Diagnostic tests are also necessary to determine the general health of your pet. In addition to obtaining a medical history and performing a general physical examination, other diagnostic tests may be necessary, including:
Auscultation of the chest with a stethoscope, in order to help exclude the concurrent presence of other causes of respiratory difficulty.
Chest radiographs (X-rays), to be sure that the heart and lungs appear normal.
Treatment is divided into medical management and surgical management.
If your dog has only mild signs, you may be able to manage him conservatively without surgery by preventing the dog from having an excessive respiratory effort. This requires that you:
Prevent your pet from becoming overweight or obese
Avoid excessively stressful situations, such as exercise during hot, humid weather
Avoid using a neck collar and use a harness instead
Although mild cases are often managed medically, the risk for progression of severe airway disease exists. Close monitoring of your pet for worsening of clinical signs is imperative.

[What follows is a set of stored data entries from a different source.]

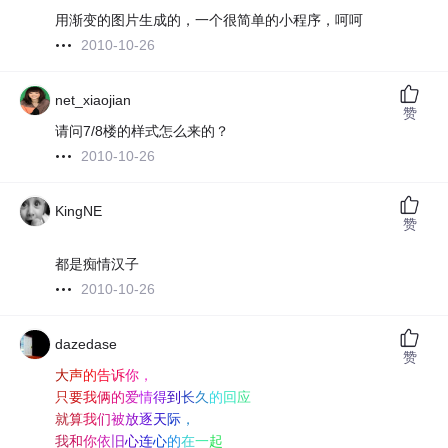
用渐变的图片生成的，一个很简单的小程序，呵呵
2010-10-26
net_xiaojian
赞
请问7/8楼的样式怎么来的？
2010-10-26
KingNE
赞
都是痴情汉子
2010-10-26
dazedase
赞
大
声
的
告
诉
你
，
只
要
我
俩
的
爱
情
得
到
长
久
的
回
应
就
算
我
们
被
放
逐
天
际
，
我
和
你
依
旧
心
连
心
的
在
一
起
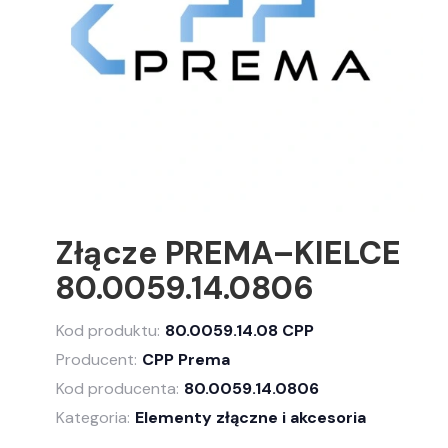
Złącze PREMA–KIELCE
80.0059.14.0806
Kod produktu:
80.0059.14.08 CPP
Producent:
CPP Prema
Kod producenta:
80.0059.14.0806
Kategoria:
Elementy złączne i akcesoria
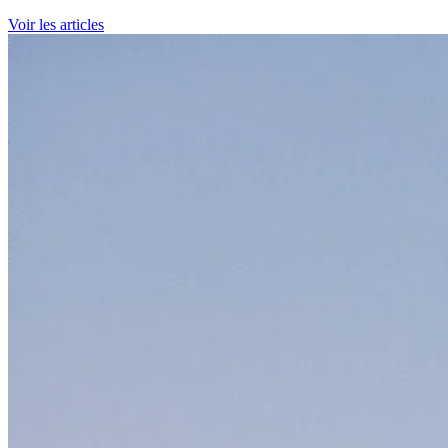
Voir les articles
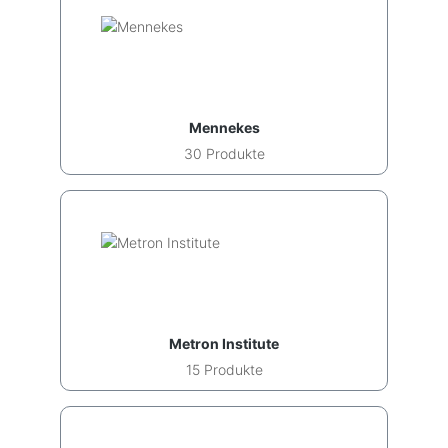
Mennekes
30 Produkte
Metron Institute
15 Produkte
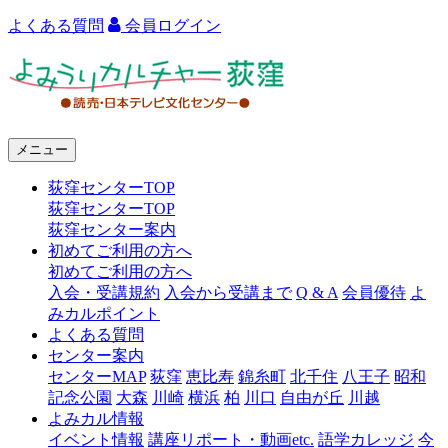
よくある質問
会員ログイン
よ
み
う
メニュー
り
荻窪センターTOP
カ
荻窪センターTOP
ル
荻窪センター案内
初めてご利用の方へ
チ
初めてご利用の方へ
ャ
入会・受講規約
入会から受講まで
Q & A
会員優待
よ
みカルポイント
ー
よくある質問
センター案内
荻
センターMAP
荻窪
恵比寿
錦糸町
北千住
八王子
昭和
窪
記念公園
大森
川崎
横浜
柏
川口
自由が丘
川越
よみカル情報
イベント情報
講座リポート・動画etc.
語学カレッジ
今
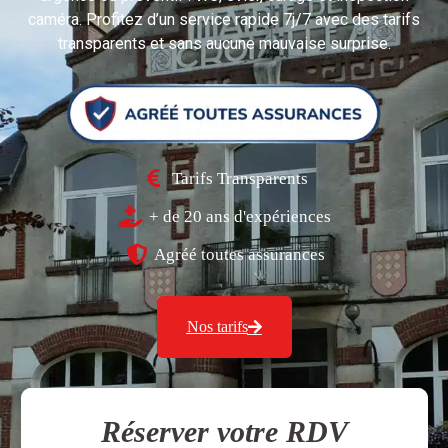
caméra. Profitez d’un service rapide 7j/7 avec des tarifs
transparents et sans aucune mauvaise surprise.
Tarifs Transparents
+ de 20 ans d'expériences
Agréé toutes assurances
Nos tarifs
Réserver votre RDV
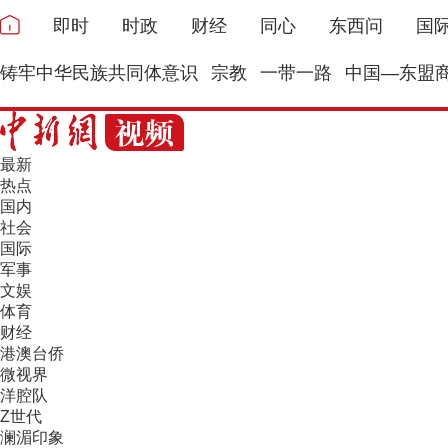
即时
时政
财经
同心
东西问
国
铸牢中华民族共同体意识
宗教
一带一路
中国—东盟
最新
热点
国内
社会
国际
军事
文娱
体育
财经
港澳台侨
微视界
洋腔队
Z世代
澜湄印象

Surgical management, if performed before severe clinical signs develop, is relatively easy and carries a favorable prognosis. When surgery is delayed until later in the course of the disorder, the prognosis is more guarded.
The surgical procedure for this condition involves widening of the opening through the nostrils, by removing a small piece of the wall of each nostril. This can be done with a scalpel or a surgical laser.
Resection of an overlong soft palate and resection of everted laryngeal saccules may be performed under the same anesthesia.
Home Care and Prevention
If you opt for medical management, be sure to watch for any evidence of worsening of the clinical signs. If your dog has trouble breathing or blue gums, or if he collapses, see your veterinarian immediately.
If surgical therapy is done, special care may not be required; however, you should always monitor your pet for recurrence of clinical signs.
Because stenotic nares is a congenital (present at birth) anatomic disorder, prevention is not possible. Little is known about the inheritance of this condition.